Building a Healthier World in the New Year.
Building a Healthier World in the New Year
On advancing a vision of health in 2023.
As we return from the holiday intersession, a word of welcome to our community. I hope everyone had a relaxing, joyous time with family and friends. Over the past week it has been wonderful to reconnect with colleagues, to hear about travels, about books read over the break, dinner table conversations, and new ideas that emerged from holiday reflections.
We are now at the beginning of a new year. This has historically been a time for making resolutions, using the fresh start of the season to become the best possible versions of ourselves. The tradition of making resolutions began about 4,000 years ago with the ancient Babylonians, who also held the first recorded new year celebrations. During a festival, the Babylonians would promise their gods that they would pay their debts and return anything they had borrowed.
Looking ahead to the new year, it strikes me that the Babylonian tradition provides a useful lens through which to view our own resolutions. We, too, owe debts. As a public health community, we owe a debt to those who came before us, on whose shoulders we build. We also owe a debt to those who have worked throughout the years—sometimes at great personal risk—to build a better, more just world. And we owe a debt to all those whose ideas helped shape the small-l liberal inheritance that formed the basis for much of the political, technological, and social development of recent centuries. Paying these debts in the new year—and in years to come—means continuing to work towards a world that is fully supportive of health for ourselves and for future generations.
How can we best pursue this work in 2023? Last month, I wrote a perspective suggesting three principles to guide the US towards better health for all. These principles emerged from much reflection, consultation with colleagues, and conversations we have had as a school community. They can also perhaps serve as resolutions as we look to improve health in the new year
Resolution 1. Work towards a vision of health equity.
In many ways, we live in a world of unprecedented progress. Yet not everyone shares this progress. Globally, we see increasing material prosperity, but it is concentrated among some at the expense of many. We have made strides towards social justice, but progress has been slow and many still have not seen it. In the US, certain populations remain far sicker than the rest because of the material conditions of their lives. A vision of health equity comes from the understanding that we are not fully healthy until we have addressed the forces that create health gaps. The start of a new year can be a time for triumphalism about our collective progress, and there is indeed much about which to be triumphal. But we must also have the humility to see where our progress masks our failure to address health gaps, then take steps to close these gaps, guided by a vision of health equity. Addressing health gaps requires us to engage with the foundational drivers of health. We can do this by rethinking our strategic investments in health, in both the public and private sector, towards the goal of ending health inequities. The new year is a chance for such a rethink, as we work to create the conditions for all to be healthy by broadening access to the material resources that support health.
Resolution 2. Make structural changes to remedy historical under-investments in health.
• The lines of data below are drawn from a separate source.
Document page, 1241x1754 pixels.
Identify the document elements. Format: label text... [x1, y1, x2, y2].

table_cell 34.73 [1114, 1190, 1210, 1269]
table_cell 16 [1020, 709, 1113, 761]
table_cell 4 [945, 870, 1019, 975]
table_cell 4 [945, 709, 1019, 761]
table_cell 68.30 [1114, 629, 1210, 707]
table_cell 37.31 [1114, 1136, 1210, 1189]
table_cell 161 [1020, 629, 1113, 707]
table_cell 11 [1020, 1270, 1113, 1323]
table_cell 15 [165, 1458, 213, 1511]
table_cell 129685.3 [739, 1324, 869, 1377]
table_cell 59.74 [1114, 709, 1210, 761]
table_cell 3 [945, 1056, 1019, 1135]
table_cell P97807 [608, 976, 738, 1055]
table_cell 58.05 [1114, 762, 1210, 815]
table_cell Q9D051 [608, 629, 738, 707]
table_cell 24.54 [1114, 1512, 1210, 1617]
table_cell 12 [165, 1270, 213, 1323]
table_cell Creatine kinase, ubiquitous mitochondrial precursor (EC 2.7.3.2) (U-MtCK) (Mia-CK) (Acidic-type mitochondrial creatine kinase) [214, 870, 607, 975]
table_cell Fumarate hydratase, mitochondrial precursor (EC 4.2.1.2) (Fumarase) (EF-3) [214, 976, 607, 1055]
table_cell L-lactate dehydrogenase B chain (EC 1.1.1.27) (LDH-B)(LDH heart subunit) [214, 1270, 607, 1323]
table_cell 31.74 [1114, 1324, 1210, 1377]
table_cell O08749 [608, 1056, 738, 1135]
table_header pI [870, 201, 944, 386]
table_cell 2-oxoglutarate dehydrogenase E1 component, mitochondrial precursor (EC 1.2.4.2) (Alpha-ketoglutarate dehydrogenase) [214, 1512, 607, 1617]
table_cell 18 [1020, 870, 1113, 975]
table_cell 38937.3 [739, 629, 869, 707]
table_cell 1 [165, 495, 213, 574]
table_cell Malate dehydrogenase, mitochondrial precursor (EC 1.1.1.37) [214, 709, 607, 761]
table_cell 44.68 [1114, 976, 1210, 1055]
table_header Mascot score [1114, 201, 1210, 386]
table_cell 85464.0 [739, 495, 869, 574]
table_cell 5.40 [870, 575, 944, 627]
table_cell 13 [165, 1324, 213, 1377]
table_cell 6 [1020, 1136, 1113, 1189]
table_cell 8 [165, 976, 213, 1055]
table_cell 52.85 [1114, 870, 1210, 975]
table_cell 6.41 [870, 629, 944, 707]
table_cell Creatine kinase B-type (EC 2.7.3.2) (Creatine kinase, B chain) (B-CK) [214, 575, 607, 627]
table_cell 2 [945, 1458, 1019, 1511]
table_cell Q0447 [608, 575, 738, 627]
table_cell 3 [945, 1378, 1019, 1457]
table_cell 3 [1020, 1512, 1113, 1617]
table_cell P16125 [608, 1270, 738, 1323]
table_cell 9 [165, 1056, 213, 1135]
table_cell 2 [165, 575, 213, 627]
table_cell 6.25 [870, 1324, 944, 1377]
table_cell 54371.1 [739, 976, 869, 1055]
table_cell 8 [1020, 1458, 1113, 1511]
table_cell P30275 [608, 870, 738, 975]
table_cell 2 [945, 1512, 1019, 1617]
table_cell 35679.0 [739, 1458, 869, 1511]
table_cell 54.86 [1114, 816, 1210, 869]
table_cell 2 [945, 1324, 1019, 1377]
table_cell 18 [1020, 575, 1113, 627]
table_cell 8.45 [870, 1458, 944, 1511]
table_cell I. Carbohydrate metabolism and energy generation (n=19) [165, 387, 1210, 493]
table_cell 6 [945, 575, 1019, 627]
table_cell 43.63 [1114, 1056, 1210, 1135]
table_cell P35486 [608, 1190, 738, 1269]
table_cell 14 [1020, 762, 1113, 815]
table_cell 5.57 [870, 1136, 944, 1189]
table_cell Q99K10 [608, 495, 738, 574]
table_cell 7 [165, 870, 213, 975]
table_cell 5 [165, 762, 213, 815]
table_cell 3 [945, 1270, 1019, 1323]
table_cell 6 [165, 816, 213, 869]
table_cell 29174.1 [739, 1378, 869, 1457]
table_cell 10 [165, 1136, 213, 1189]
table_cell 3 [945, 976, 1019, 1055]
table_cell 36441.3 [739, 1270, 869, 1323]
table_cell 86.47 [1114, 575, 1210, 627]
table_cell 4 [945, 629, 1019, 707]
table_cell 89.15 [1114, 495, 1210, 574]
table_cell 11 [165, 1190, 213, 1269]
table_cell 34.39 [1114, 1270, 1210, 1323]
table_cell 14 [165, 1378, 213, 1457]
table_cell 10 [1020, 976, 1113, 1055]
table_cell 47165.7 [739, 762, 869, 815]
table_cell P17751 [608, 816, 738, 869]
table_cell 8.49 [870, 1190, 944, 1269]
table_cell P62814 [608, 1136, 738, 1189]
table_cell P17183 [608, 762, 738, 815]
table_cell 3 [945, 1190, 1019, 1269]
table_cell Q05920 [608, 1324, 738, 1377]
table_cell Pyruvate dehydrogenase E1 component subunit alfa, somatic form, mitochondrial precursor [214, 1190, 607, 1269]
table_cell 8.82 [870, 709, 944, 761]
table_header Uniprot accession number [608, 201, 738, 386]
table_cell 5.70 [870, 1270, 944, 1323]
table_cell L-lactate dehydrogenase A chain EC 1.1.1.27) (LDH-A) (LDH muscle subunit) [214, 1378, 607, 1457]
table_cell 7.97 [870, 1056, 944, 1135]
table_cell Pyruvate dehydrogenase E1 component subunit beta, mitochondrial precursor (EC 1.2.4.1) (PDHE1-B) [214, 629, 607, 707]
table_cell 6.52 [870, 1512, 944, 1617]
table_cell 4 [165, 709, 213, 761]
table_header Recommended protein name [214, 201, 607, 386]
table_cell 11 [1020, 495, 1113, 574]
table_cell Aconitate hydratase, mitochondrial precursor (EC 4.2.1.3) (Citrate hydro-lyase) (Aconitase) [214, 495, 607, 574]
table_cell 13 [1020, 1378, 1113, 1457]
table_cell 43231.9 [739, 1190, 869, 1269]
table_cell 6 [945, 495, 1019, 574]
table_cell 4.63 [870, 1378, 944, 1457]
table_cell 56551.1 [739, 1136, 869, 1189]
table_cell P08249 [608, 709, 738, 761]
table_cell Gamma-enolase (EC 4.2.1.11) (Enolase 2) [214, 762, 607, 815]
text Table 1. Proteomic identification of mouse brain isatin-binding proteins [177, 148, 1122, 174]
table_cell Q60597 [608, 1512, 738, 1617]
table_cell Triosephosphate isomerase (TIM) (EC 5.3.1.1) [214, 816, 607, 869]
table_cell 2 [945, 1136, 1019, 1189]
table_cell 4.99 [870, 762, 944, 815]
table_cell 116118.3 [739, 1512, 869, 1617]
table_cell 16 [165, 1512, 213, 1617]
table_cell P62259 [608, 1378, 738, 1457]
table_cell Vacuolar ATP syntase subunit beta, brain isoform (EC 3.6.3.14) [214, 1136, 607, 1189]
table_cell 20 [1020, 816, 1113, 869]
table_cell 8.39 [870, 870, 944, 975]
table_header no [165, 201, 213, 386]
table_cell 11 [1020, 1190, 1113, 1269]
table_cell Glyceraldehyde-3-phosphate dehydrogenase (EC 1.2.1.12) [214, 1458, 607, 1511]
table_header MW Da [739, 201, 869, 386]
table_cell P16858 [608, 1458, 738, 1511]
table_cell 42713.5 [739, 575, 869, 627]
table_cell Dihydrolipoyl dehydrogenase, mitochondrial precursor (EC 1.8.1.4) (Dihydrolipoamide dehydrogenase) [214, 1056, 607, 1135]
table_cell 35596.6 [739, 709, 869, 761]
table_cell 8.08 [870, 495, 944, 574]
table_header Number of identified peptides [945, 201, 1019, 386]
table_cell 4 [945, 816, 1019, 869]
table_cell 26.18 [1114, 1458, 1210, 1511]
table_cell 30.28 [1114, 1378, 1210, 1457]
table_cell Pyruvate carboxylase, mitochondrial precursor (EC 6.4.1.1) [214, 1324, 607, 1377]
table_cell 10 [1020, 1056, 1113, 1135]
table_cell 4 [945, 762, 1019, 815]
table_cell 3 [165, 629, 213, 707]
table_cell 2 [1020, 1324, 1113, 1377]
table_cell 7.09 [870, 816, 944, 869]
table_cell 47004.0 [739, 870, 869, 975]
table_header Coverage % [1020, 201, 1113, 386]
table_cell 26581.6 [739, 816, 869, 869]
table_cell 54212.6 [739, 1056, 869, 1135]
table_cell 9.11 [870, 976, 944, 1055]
Broadening access to the material resources that generate health means creating new structures to support this access. This requires us to think creatively about shaping a new status quo around health. In the US, for example, Black-white health gaps are a central inequity, undermining American health for generations, with deep historic roots. Closing these gaps will take engagement with the intergenerational causes of this inequity. This engagement could take the form of a program of reparations, with investments in housing, a stronger safety net for children and older adults, and safer neighborhoods among many possible initiatives. Such investment would align with the broader mission of public health—to support the health of populations, with special concern for the marginalized and vulnerable, by creating the structural conditions for better health.
Resolution 3. Gain public trust and buy-in by embracing a vision of open and engaged public debate.
Creating the structural change that shapes a healthier world requires public support for an ambitious public health agenda. It is simply not enough to state that we want health equity or that we want reinvestment in the structures that generate health. Building this support means engaging in a public conversation that advances a bold vision while nevertheless meeting people where they are, to cultivate public buy-in and trust, underpinned by the hard work of incremental change. In the present moment, disruptive influences like emerging media and political polarization have complicated our capacity, as a society, to have such conversations. The COVID-19 moment amply showed us how these influences have made it difficult to conduct nuanced discussions that weigh tradeoffs in one hand and public health necessity in the other. This speaks to the need for engagement, compromise, and respect for the complexity inherent in any conversation about issues of consequence for health, to advance a vision of public health that enjoys the broadest possible support.
As we work collectively, as a school community and as a field, toward a heathier world, these resolutions can, I think, do much to help guide our efforts in the new year. Thank you to each member of our community for your work in support of a healthier world.
I look forward to all we will do this year to help ensure it is a time of progress and better health for all.
Warmly,
Sandro
Sandro Galea, MD, DrPH
Dean and Robert A. Knox Professor
linkedin.com/in/sandrogalea
Acknowledgement: I am grateful to Eric DelGizzo for his contributions to this Dean’s Note.